▶ [PROBLEM TO SOLVE] Quote the passage on rotation matrices and Lie groups in full, reproducing every line and formula verbatim.

Rotation matrices does not form a valid vector space as they are not closed under addition. Instead, they form a structure called Lie group. Specifically, rotation matrices form the Special Orthogonal Group \(R\in SO(3)\):

\[ SO(3) = \{R\in \mathbb{R}^{3\times 3}| RR^\top = I, \det(R) = 1\} \]

The transformation matrices form the Special Euclidean Group \(SE(3)\):

\[ SE(3) = \left\{T = \left[\begin{array}{cc}R& t\\ 0^\top &1\end{array}\right]\in \mathbb{R}^{4\times 4}| R\in SO(3), t\in\mathbb{R}^3\right\} \]

Basics

Group

A group contains a set of elements \(G\), a binary operation \(\\bullet\) that satisfy:

\[ \begin{aligned} &\textbf{Closure:}\quad a, b \in G \implies a \bullet b \in G\\ &\textbf{Associativity:}\quad a, b, c \in G \implies (a \bullet b) \bullet c = a \bullet (b \bullet c)\\ &\textbf{Identity:}\quad \exists I \in G, \textrm{s.t.} \forall a \in G, a \bullet I = I \bullet a = a\\ &\textbf{Inverse:}\quad \forall a \in G, \exists a^{-1} \in G, \textrm{s.t.} a \bullet a^{-1}= I \end{aligned} \]

Exponential coordinates of rotations (Lie algebra)

▶ [SUPPLIED MATERIAL]
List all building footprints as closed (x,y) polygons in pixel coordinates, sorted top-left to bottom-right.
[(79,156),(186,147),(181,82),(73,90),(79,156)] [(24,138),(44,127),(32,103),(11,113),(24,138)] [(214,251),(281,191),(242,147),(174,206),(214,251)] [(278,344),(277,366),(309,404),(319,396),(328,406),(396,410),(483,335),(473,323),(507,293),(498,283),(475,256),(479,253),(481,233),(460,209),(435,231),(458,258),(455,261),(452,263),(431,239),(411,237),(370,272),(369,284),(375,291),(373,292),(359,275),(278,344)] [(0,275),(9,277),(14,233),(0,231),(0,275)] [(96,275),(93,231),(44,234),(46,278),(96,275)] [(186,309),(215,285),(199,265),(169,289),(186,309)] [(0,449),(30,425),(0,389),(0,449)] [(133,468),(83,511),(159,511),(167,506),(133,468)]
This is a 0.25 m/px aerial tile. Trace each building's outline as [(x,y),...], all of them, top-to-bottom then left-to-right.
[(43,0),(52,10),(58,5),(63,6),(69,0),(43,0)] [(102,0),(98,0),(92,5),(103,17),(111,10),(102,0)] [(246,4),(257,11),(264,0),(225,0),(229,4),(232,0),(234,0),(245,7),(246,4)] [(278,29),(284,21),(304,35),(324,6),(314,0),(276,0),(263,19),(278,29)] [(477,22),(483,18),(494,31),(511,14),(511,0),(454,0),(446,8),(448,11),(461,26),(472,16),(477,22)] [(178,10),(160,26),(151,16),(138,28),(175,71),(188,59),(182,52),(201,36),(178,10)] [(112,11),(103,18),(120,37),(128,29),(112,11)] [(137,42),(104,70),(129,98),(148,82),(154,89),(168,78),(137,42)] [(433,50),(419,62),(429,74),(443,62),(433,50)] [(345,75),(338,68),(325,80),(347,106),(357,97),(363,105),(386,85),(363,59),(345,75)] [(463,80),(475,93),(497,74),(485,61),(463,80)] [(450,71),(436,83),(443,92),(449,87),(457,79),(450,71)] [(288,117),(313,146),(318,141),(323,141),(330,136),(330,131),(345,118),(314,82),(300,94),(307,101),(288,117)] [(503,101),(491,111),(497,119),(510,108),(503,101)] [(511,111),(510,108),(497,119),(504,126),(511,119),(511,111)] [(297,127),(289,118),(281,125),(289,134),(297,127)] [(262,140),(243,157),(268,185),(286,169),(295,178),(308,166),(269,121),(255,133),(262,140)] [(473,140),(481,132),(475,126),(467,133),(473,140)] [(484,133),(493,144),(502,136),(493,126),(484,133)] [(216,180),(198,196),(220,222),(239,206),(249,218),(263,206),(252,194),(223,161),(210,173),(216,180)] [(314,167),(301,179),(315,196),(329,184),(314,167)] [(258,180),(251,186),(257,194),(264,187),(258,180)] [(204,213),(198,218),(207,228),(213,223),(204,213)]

▶ [SOLUTION FOR THIS EXERCISE]
Rotation matrices does not form a valid vector space as they are not closed under addition. Instead, they form a structure called Lie group. Specifically, rotation matrices form the Special Orthogonal Group \(R\in SO(3)\):

\[ SO(3) = \{R\in \mathbb{R}^{3\times 3}| RR^\top = I, \det(R) = 1\} \]

The transformation matrices form the Special Euclidean Group \(SE(3)\):

\[ SE(3) = \left\{T = \left[\begin{array}{cc}R& t\\ 0^\top &1\end{array}\right]\in \mathbb{R}^{4\times 4}| R\in SO(3), t\in\mathbb{R}^3\right\} \]

Basics

Group

A group contains a set of elements \(G\), a binary operation \(\\bullet\) that satisfy:

\[ \begin{aligned} &\textbf{Closure:}\quad a, b \in G \implies a \bullet b \in G\\ &\textbf{Associativity:}\quad a, b, c \in G \implies (a \bullet b) \bullet c = a \bullet (b \bullet c)\\ &\textbf{Identity:}\quad \exists I \in G, \textrm{s.t.} \forall a \in G, a \bullet I = I \bullet a = a\\ &\textbf{Inverse:}\quad \forall a \in G, \exists a^{-1} \in G, \textrm{s.t.} a \bullet a^{-1}= I \end{aligned} \]

Exponential coordinates of rotations (Lie algebra)